*** EXTRACTED ENTRIES Section Begins ***

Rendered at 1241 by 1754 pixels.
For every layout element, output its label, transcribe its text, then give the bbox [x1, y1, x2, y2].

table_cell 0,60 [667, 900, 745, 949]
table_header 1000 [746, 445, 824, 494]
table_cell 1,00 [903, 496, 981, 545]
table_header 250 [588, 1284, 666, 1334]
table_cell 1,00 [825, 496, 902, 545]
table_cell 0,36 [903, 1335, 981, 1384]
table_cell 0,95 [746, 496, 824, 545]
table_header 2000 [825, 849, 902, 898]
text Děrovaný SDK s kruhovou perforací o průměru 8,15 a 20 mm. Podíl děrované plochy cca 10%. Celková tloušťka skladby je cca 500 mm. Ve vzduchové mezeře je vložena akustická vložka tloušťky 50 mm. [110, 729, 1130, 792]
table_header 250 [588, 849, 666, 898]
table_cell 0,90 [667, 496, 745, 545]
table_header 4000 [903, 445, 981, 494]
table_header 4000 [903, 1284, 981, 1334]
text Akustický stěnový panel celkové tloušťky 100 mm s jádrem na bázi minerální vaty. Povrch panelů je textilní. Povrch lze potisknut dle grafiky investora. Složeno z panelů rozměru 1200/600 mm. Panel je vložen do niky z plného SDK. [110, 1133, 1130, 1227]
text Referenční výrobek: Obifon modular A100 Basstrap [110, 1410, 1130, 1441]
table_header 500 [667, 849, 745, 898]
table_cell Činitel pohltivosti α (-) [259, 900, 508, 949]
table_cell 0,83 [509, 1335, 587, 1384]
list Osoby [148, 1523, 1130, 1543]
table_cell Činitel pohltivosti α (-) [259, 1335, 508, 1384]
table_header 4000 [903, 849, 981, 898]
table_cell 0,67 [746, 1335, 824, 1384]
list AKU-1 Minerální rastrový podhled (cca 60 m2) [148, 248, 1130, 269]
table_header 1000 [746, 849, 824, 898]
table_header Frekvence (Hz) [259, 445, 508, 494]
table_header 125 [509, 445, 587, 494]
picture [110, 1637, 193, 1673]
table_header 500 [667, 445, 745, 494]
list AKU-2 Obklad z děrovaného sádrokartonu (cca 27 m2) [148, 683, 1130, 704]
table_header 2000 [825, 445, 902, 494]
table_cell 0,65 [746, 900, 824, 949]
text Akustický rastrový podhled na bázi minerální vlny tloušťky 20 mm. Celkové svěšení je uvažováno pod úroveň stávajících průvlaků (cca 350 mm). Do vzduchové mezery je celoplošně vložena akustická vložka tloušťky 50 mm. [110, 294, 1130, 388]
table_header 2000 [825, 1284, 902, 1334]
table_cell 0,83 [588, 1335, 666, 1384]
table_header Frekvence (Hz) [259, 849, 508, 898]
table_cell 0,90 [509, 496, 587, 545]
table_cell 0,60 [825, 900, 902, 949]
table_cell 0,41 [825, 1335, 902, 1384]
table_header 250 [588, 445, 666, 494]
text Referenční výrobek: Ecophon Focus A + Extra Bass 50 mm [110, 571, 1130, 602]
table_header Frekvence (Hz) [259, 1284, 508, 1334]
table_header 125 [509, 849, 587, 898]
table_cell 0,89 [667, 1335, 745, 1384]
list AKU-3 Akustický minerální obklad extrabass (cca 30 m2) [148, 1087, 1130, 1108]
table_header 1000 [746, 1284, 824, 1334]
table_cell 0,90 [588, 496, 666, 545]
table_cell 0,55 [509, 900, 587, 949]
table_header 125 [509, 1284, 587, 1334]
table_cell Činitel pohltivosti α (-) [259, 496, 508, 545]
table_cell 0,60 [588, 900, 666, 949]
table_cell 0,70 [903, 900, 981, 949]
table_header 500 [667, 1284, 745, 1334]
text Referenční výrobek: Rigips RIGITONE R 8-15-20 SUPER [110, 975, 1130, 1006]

*** EXTRACTED ENTRIES Section Ends ***

Produce the entries above once more, identical in every detail.

Rendered at 1241 by 1754 pixels.
For every layout element, output its label, transcribe its text, then give the bbox [x1, y1, x2, y2].

table_cell 0,60 [667, 900, 745, 949]
table_header 1000 [746, 445, 824, 494]
table_cell 1,00 [903, 496, 981, 545]
table_header 250 [588, 1284, 666, 1334]
table_cell 1,00 [825, 496, 902, 545]
table_cell 0,36 [903, 1335, 981, 1384]
table_cell 0,95 [746, 496, 824, 545]
table_header 2000 [825, 849, 902, 898]
text Děrovaný SDK s kruhovou perforací o průměru 8,15 a 20 mm. Podíl děrované plochy cca 10%. Celková tloušťka skladby je cca 500 mm. Ve vzduchové mezeře je vložena akustická vložka tloušťky 50 mm. [110, 729, 1130, 792]
table_header 250 [588, 849, 666, 898]
table_cell 0,90 [667, 496, 745, 545]
table_header 4000 [903, 445, 981, 494]
table_header 4000 [903, 1284, 981, 1334]
text Akustický stěnový panel celkové tloušťky 100 mm s jádrem na bázi minerální vaty. Povrch panelů je textilní. Povrch lze potisknut dle grafiky investora. Složeno z panelů rozměru 1200/600 mm. Panel je vložen do niky z plného SDK. [110, 1133, 1130, 1227]
text Referenční výrobek: Obifon modular A100 Basstrap [110, 1410, 1130, 1441]
table_header 500 [667, 849, 745, 898]
table_cell Činitel pohltivosti α (-) [259, 900, 508, 949]
table_cell 0,83 [509, 1335, 587, 1384]
list Osoby [148, 1523, 1130, 1543]
table_cell Činitel pohltivosti α (-) [259, 1335, 508, 1384]
table_header 4000 [903, 849, 981, 898]
table_cell 0,67 [746, 1335, 824, 1384]
list AKU-1 Minerální rastrový podhled (cca 60 m2) [148, 248, 1130, 269]
table_header 1000 [746, 849, 824, 898]
table_header Frekvence (Hz) [259, 445, 508, 494]
table_header 125 [509, 445, 587, 494]
picture [110, 1637, 193, 1673]
table_header 500 [667, 445, 745, 494]
list AKU-2 Obklad z děrovaného sádrokartonu (cca 27 m2) [148, 683, 1130, 704]
table_header 2000 [825, 445, 902, 494]
table_cell 0,65 [746, 900, 824, 949]
text Akustický rastrový podhled na bázi minerální vlny tloušťky 20 mm. Celkové svěšení je uvažováno pod úroveň stávajících průvlaků (cca 350 mm). Do vzduchové mezery je celoplošně vložena akustická vložka tloušťky 50 mm. [110, 294, 1130, 388]
table_header 2000 [825, 1284, 902, 1334]
table_cell 0,83 [588, 1335, 666, 1384]
table_header Frekvence (Hz) [259, 849, 508, 898]
table_cell 0,90 [509, 496, 587, 545]
table_cell 0,60 [825, 900, 902, 949]
table_cell 0,41 [825, 1335, 902, 1384]
table_header 250 [588, 445, 666, 494]
text Referenční výrobek: Ecophon Focus A + Extra Bass 50 mm [110, 571, 1130, 602]
table_header Frekvence (Hz) [259, 1284, 508, 1334]
table_header 125 [509, 849, 587, 898]
table_cell 0,89 [667, 1335, 745, 1384]
list AKU-3 Akustický minerální obklad extrabass (cca 30 m2) [148, 1087, 1130, 1108]
table_header 1000 [746, 1284, 824, 1334]
table_cell 0,90 [588, 496, 666, 545]
table_cell 0,55 [509, 900, 587, 949]
table_header 125 [509, 1284, 587, 1334]
table_cell Činitel pohltivosti α (-) [259, 496, 508, 545]
table_cell 0,60 [588, 900, 666, 949]
table_cell 0,70 [903, 900, 981, 949]
table_header 500 [667, 1284, 745, 1334]
text Referenční výrobek: Rigips RIGITONE R 8-15-20 SUPER [110, 975, 1130, 1006]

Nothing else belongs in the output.